答：一个可以用来从HTML 和 XML中提取数据的网页解析库，支持多种解析器（代替正则的复杂用法）

2、安装

pip3 install beautifulsoup4

3、用法详解

（1）、解析器性能分析（第一个参数markup-要解析的目标代码，第二个参数为解析器）

（2）、使用方法（独孤九剑）

1、总诀式：

#author: "xian"

#date: 2018/5/7

#以下为爱丽丝梦游仙境的部分代码

html = """

<html><head><title>The Dormouse's story</title></head>

<body>

<p class="title"><b>The Dormouse's story</b></p>

<p class="story">Once upon a time there were three little sisters; and their names were

<a href="http://example.com/elsie" class="sister" id="link1">Elsie</a>,

<a href="http://example.com/lacie" class="sister" id="link2">Lacie</a> and

<a href="http://example.com/tillie" class="sister" id="link3">Tillie</a>;

and they lived at the bottom of a well.</p>

<p class="story">...</p>

"""

#小试牛刀

from bs4 import BeautifulSoup #从bs4库导入BeautifulSoup类

soup = BeautifulSoup(html,'lxml') #构造名为soup的对象

print(soup.prettify()) #prettify修饰()方法：格式化代码也就是让各位小伙伴释放眼睛压力哈哈！

print(soup.a) #选中a标签

print(soup.a['class'])#打印a标签名为class的属性值

print(soup.a.name) #打印a 标签的名字 soup.a.parent.name 找到a标签的老子

print(soup.a.string) #小伙伴们猜猜看这是干什么？    答：打印a标签的文本

print(soup.find_all('a')) #找到所有的a标签

print(soup.find(id="link3"))#找到id属性值为link3的标签

#找链接

for link in soup.find_all('a'):

    print(link.get('href')) #遍历所有名为a的标签并得到其链接

#找文本

print(soup.a.get_text()) #获取a标签的文本当然小伙伴们可以任意指定想要的内容

#上面的输出

'''<html>

 <head>

  <title>

   The Dormouse's story

  </title>

 </head>

 <body>

  <p class="title">

   <b>

    The Dormouse's story

   </b>

  </p>

  <p class="story">

   Once upon a time there were three little sisters; and their names were

   <a class="sister" href="http://example.com/elsie" id="link1">

    Elsie

   </a>

   ,

   <a class="sister" href="http://example.com/lacie" id="link2">

    Lacie

   </a>

   and

   <a class="sister" href="http://example.com/tillie" id="link3">

    Tillie

   </a>

   ;

and they lived at the bottom of a well.

  </p>

  <p class="story">

   ...

  </p>

 </body>

</html>

<a class="sister" href="http://example.com/elsie" id="link1">Elsie</a>

['sister']

a

Elsie

[<a class="sister" href="http://example.com/elsie" id="link1">Elsie</a>, <a class="sister" href="http://example.com/lacie" id="link2">Lacie</a>, <a class="sister" href="http://example.com/tillie" id="link3">Tillie</a>]

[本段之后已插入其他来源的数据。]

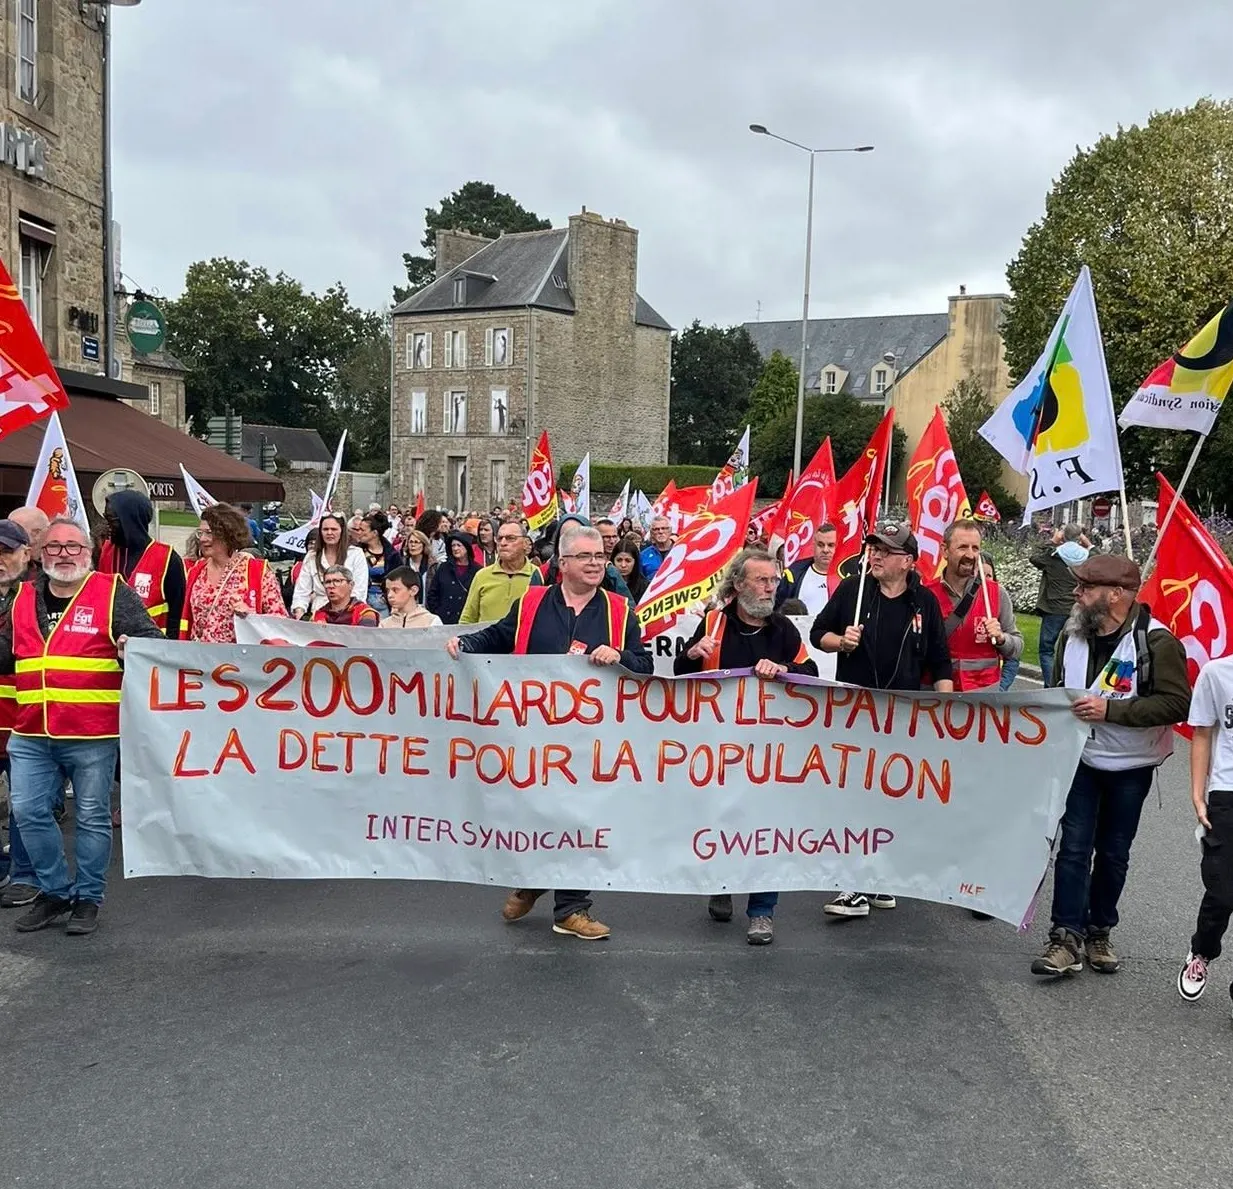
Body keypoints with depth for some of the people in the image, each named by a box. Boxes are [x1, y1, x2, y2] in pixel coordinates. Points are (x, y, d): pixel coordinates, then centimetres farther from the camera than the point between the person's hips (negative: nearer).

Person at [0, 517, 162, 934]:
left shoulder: (113, 592, -3)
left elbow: (151, 640, -9)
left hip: (94, 735, -5)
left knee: (92, 817, 6)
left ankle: (88, 897, 21)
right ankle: (56, 891, 24)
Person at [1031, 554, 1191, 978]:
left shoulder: (1156, 641, -16)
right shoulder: (1072, 635, 0)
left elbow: (1177, 703, -22)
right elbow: (1056, 690, 16)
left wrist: (1111, 709, -27)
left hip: (1130, 767, -3)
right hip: (1080, 759, 3)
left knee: (1114, 852, 11)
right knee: (1074, 847, -3)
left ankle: (1099, 932, 26)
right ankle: (1067, 936, 0)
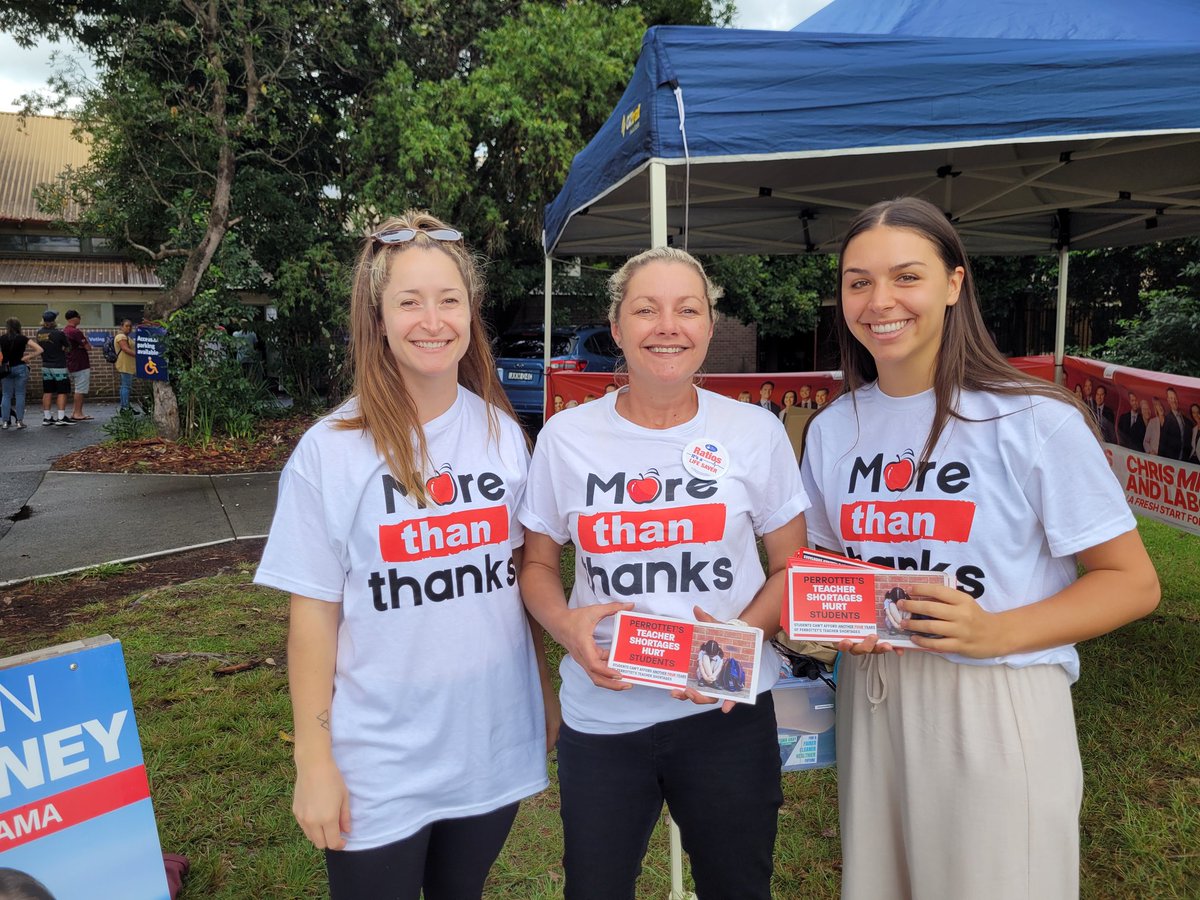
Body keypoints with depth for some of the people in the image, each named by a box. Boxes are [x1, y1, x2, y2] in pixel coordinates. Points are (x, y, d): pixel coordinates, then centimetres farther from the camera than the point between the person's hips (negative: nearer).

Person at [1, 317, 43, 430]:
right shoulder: (22, 338, -5)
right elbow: (39, 350, -13)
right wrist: (27, 358, -6)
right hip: (20, 368, -1)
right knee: (20, 395, 4)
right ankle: (19, 421, 3)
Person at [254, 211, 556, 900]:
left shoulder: (503, 431, -2)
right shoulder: (330, 451, -12)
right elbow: (314, 612, -8)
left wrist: (549, 694, 9)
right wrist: (313, 762, -7)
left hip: (496, 744, 4)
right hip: (378, 768, -3)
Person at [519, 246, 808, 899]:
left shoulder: (756, 432, -4)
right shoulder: (565, 437, -3)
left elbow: (792, 567, 2)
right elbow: (537, 562, 6)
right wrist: (566, 625, -14)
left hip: (728, 714, 0)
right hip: (600, 718, 1)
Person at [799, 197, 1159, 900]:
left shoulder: (1035, 419, -12)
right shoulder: (833, 428, 3)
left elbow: (1132, 581, -8)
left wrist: (998, 632, -22)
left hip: (998, 712, -4)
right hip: (871, 704, 5)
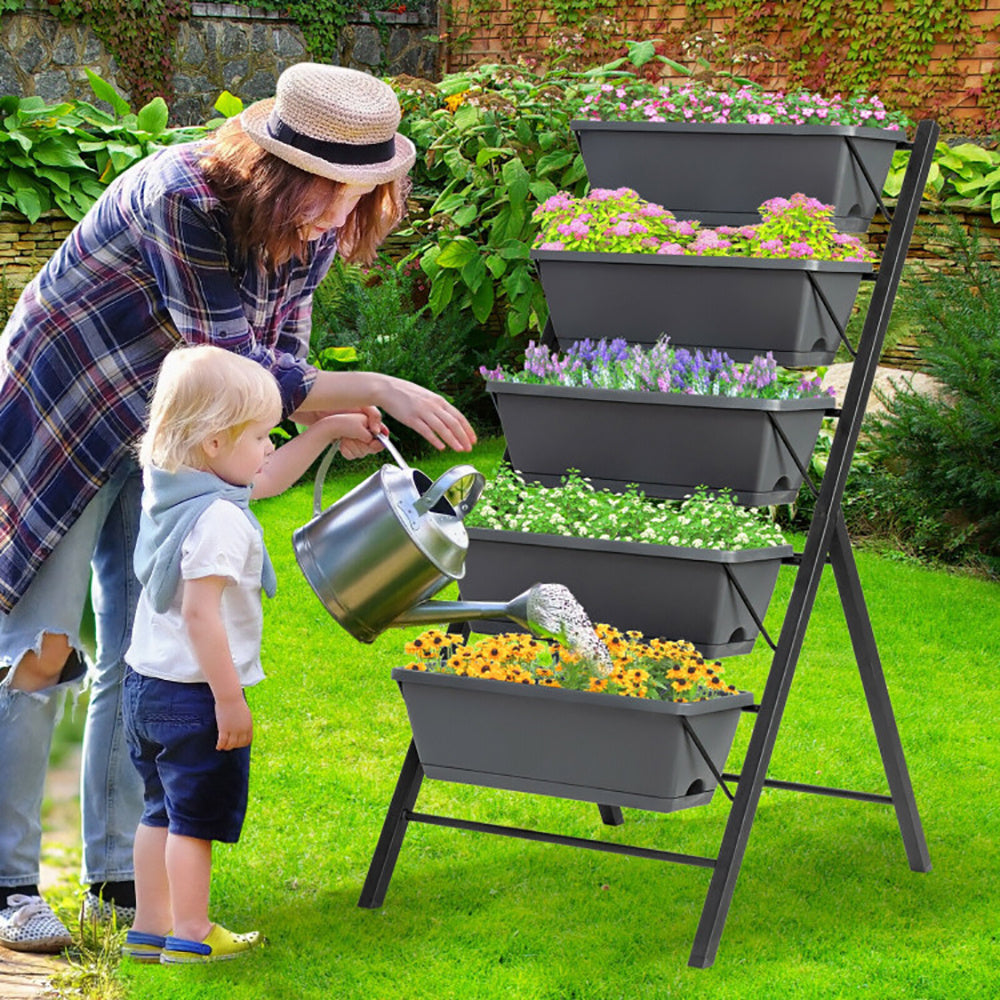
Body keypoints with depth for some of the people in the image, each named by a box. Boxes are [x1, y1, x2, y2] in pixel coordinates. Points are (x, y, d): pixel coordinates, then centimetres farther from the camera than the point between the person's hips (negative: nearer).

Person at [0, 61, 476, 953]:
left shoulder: (313, 228, -9)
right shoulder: (183, 200, -32)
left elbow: (278, 353, 3)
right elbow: (232, 370, -31)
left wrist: (331, 417, -17)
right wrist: (379, 392, -31)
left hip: (167, 441, 7)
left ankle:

<a class="sister" href="http://example.com/tillie" id="link3">Tillie</a>

http://example.com/elsie

http://example.com/lacie

http://example.com/tillie'''

其他的小伙伴们可以根据需要获取想要的内容，掌握方法即可，具体可参见官网：https://www.crummy.com/software/BeautifulSoup/bs4/doc.zh/

2、破剑式

 #author: "xian"

 #date: 2018/5/7

 html = """

 <html>

     <head>

         <title>The Dormouse's story</title>

     </head>

     <body>

         <p class="story">

             Once upon a time there were three little sisters; and their names were

             <a href="http://example.com/elsie" class="sister" id="link1">

                 <span>Elsie</span>

             </a>

             <a href="http://example.com/lacie" class="sister" id="link2">Lacie</a>

             and

             <a href="http://example.com/tillie" class="sister" id="link3">Tillie</a>

             and they lived at the bottom of a well

         </p>

         <p class="story">...</p>

 """

 #子节点及子孙节点（老子节点与祖宗节点的选择）的选择

 from bs4 import BeautifulSoup

 soup = BeautifulSoup(html,'lxml')

 print(soup.p.contents) #contents方法将得到的结果以列表形式输出

 print(soup.p.children) #是一个迭代器对象，需要用for循环才能得到器内容 children 只后期子节点

 for i,child in enumerate(soup.p.children): #enumerate() 函数用于将一个可遍历的数据对象(如列表、元组或字符串)组合为一个索引序列，同时列出数据和数据下标，一般用在 for 循环当中。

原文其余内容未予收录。